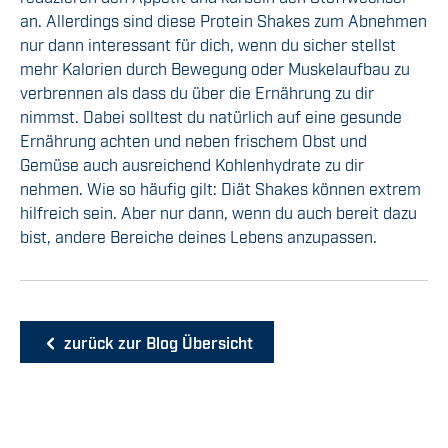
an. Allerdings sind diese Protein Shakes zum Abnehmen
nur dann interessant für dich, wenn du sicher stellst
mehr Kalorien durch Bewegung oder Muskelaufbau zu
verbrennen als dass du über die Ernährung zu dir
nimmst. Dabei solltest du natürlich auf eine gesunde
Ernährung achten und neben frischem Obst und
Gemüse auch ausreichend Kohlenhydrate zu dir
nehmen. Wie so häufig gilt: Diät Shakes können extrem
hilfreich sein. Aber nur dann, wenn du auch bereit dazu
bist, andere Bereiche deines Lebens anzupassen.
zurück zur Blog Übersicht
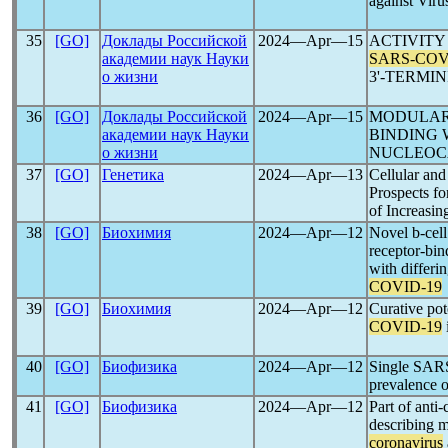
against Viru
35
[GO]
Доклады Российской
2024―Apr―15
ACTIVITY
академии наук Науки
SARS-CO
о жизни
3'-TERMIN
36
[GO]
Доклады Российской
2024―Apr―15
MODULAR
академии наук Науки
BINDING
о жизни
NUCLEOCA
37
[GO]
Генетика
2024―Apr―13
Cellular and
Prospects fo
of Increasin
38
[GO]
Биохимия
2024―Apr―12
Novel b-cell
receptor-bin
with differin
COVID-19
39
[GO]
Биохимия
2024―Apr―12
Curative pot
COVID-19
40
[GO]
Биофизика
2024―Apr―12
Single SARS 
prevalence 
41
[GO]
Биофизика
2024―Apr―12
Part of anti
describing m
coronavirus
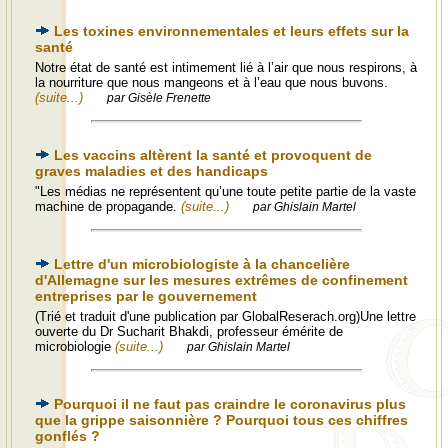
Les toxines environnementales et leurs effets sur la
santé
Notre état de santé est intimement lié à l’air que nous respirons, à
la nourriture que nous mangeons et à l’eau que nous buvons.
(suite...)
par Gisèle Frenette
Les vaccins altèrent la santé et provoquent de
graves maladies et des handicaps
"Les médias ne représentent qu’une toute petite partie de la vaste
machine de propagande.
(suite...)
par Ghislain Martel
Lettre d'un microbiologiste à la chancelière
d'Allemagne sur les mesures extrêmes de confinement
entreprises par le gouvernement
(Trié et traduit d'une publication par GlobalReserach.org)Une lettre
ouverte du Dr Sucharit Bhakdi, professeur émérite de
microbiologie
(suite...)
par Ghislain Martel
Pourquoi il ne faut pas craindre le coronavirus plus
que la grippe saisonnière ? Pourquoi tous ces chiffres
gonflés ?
════════
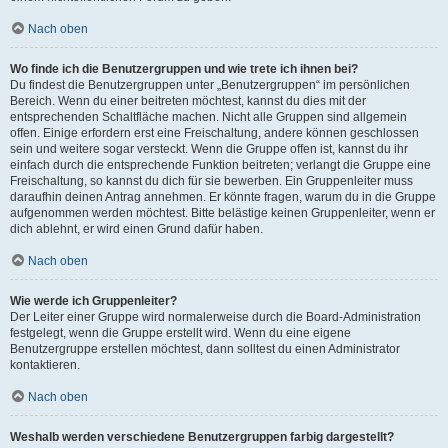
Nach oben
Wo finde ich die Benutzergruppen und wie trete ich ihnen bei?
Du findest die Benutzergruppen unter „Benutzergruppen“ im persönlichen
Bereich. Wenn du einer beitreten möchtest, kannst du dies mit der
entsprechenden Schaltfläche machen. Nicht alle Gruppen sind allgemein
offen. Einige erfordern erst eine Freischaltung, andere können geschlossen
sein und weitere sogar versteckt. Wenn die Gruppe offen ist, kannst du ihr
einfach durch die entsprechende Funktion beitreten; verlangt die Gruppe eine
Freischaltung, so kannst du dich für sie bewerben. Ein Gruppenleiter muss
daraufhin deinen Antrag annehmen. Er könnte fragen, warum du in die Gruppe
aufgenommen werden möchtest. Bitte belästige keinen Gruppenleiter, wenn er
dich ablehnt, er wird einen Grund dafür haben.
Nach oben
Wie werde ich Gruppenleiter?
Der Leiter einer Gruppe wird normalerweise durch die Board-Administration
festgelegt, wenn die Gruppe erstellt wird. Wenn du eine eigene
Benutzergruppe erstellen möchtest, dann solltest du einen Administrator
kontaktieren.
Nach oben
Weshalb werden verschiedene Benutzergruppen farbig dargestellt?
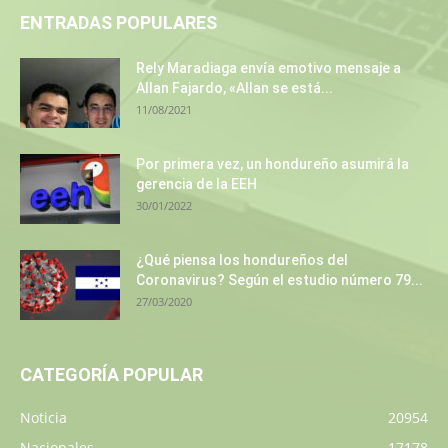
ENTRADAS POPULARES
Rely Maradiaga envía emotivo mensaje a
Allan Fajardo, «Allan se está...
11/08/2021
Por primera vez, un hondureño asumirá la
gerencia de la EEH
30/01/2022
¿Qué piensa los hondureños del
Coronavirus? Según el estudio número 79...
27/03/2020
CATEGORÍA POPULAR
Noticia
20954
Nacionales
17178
════════
Task description: Reproduce exactly the lines of the records above from the one with "an. Allerdings sind" to the one with "bist, andere Bereiche", both included, and leave out everything else.

Solution:
an. Allerdings sind diese Protein Shakes zum Abnehmen
nur dann interessant für dich, wenn du sicher stellst
mehr Kalorien durch Bewegung oder Muskelaufbau zu
verbrennen als dass du über die Ernährung zu dir
nimmst. Dabei solltest du natürlich auf eine gesunde
Ernährung achten und neben frischem Obst und
Gemüse auch ausreichend Kohlenhydrate zu dir
nehmen. Wie so häufig gilt: Diät Shakes können extrem
hilfreich sein. Aber nur dann, wenn du auch bereit dazu
bist, andere Bereiche deines Lebens anzupassen.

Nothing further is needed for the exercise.